At the London Motor Show at Olympia in 1932, Bugatti showed another Type 41 Royale with a two-door Limousine body by Kellner & Cie. in Paris and the chassis number 41-141, which however found no buyer. Therefore the Bugatti family used it until the war, hid it from the Nazis and sold it afterwards in 1950 together with 41-150 to Briggs Cunningham in the USA, who was followed by another three owners. In 1933 Bugatti delivered the third customer vehicle with chassis number 41-131 to the British Captain Cuthbert Foster. After its shipment, the naked chassis received a Limousine body at Park Ward in Great Britain. After World Way 2, this Bugatti went through stations in the UK and the USA and came into the possession of the Schlumpf brothers in 1963. Today, this vehicle is also an integral part of the Cité de l’Automobile in Mulhouse.
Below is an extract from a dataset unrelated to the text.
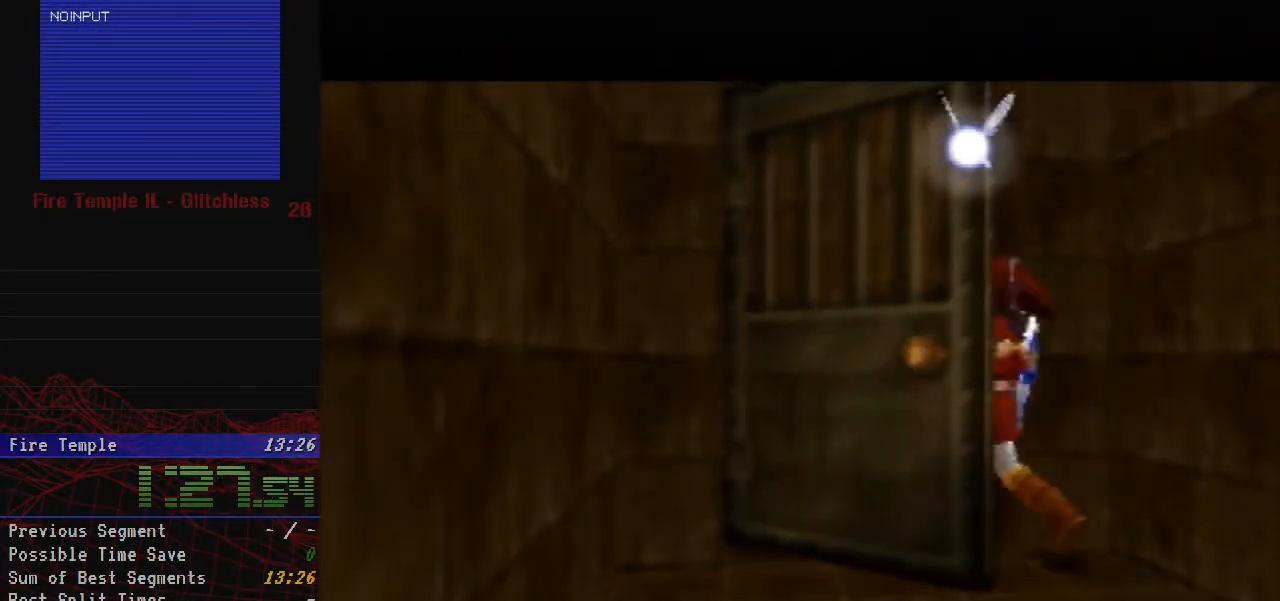
{"buttons": ["B"], "left_stick": "center", "button_events": [[17, "B", "down"], [67, "B", "up"], [150, "B", "down"], [233, "B", "up"], [500, "B", "down"]]}
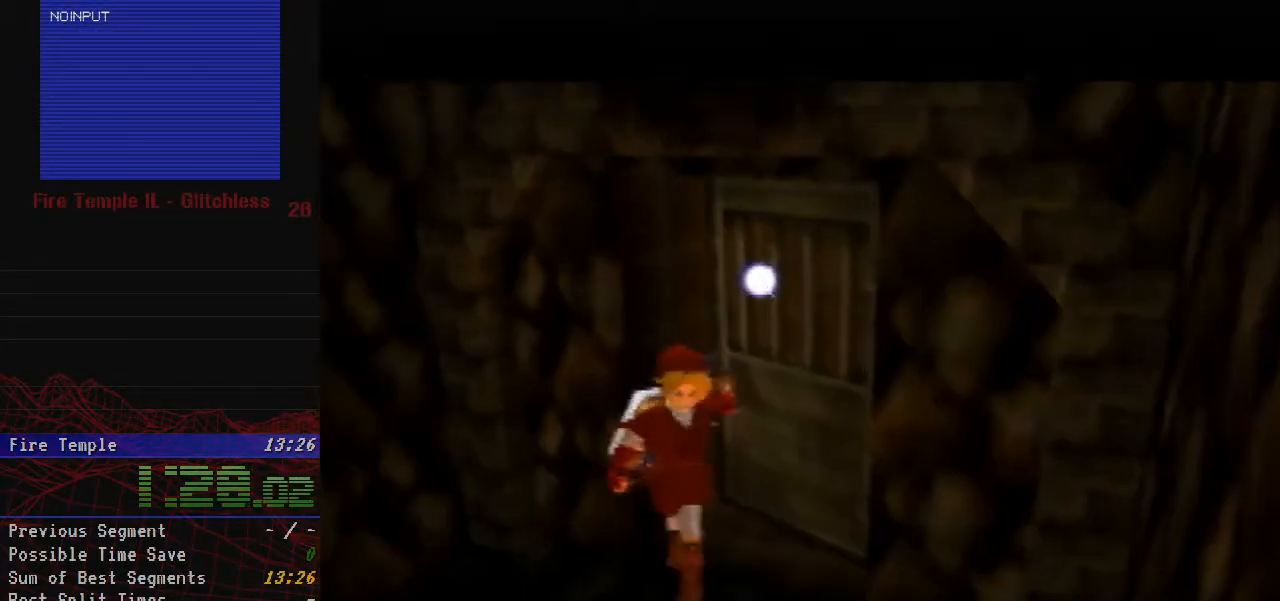
{"buttons": [], "left_stick": "center", "button_events": [[67, "B", "up"], [333, "B", "down"], [450, "B", "up"]]}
Ettore Bugatti had reckoned with a significantly greater sales success for the Type 41 Royale and therefore had around 100 engines produced. In order to reduce this stock, he offered these engines of the French railway company ETAT (predecessor of SCNF) for installation in a new type of express train. From 1935, the XB 1000 rolled to the rails with two to four of these engines and was built 88 times. At times such a train held an average speed record of 196 kph over a distance of 70.7 kilometers. Bugatti was also responsible for engine maintenance. In this way, the loss business with the Royale was transformed into a profit business. The last examples were taken out of service in 1958. Today, according to current knowledge, only one of them still exists in the Cité du Train railway museum in Mulhouse. In addition to the six original Bugatti Type 41 Royale, there are now at least three outstanding replicas worldwide, two of which you can see in our picture gallery. In addition, Sbarro from Switzerland with their Royale, powered by two linked Rover V8 engines, and Panther with the De Ville offered vehicles at times, which were visually very similar to the Bugatti, but priced far below. If a genuine Type 41 were offered for sale today, there would most likely be a new absolute price record for an automobile.